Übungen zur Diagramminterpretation
:::

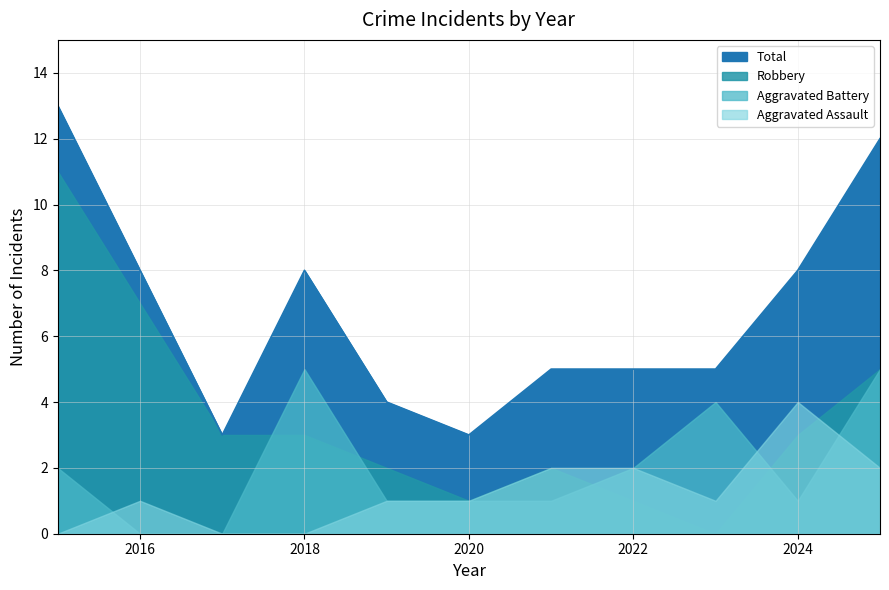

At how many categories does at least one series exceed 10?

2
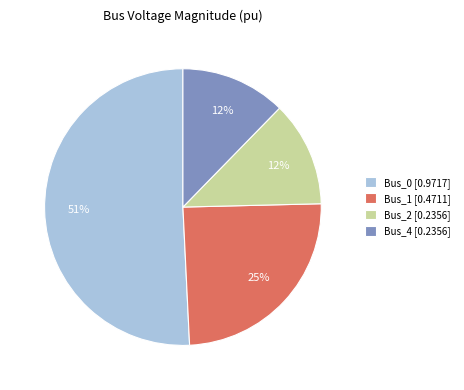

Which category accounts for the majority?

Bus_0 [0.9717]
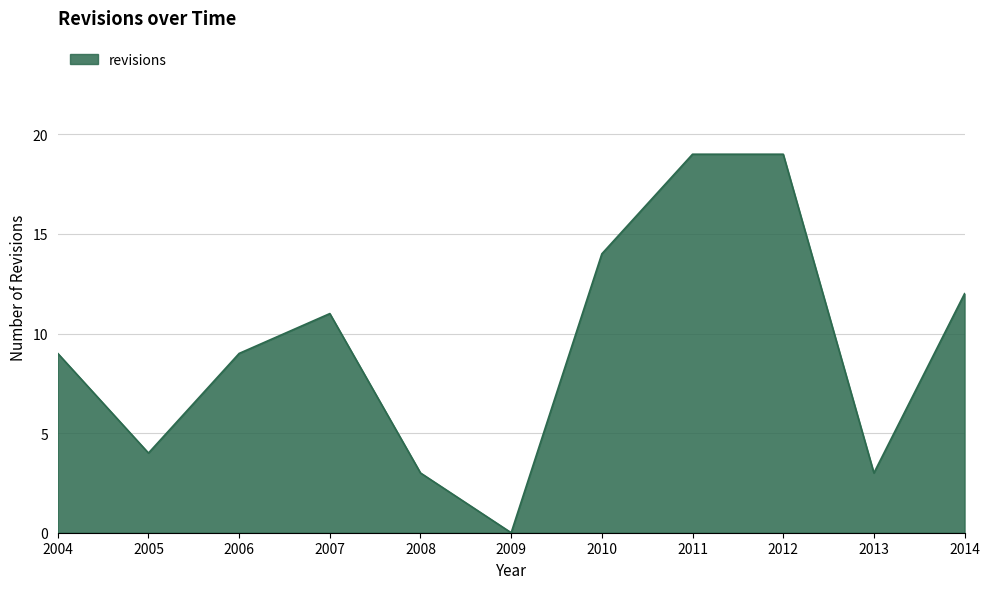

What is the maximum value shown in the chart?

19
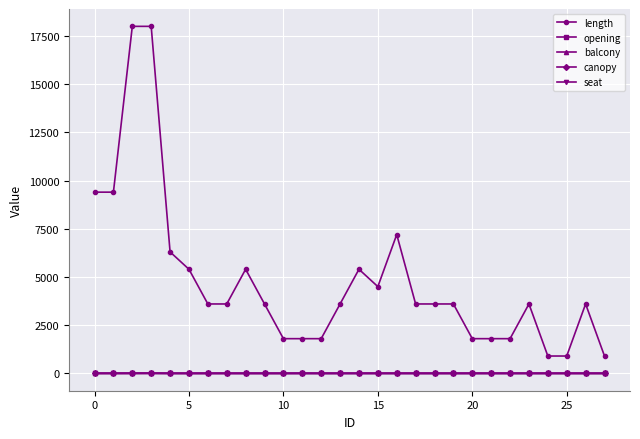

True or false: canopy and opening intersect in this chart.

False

:::

__ARBEITSANWEISUNG__
Übertragen Sie sämtliche obigen Einträge zeichengetreu in Ihre Antwort und lassen Sie dabei die Bilder weg.

__IHRE LÖSUNG__
At how many categories does at least one series exceed 10?

2

Which category accounts for the majority?

Bus_0 [0.9717]

What is the maximum value shown in the chart?

19

True or false: canopy and opening intersect in this chart.

False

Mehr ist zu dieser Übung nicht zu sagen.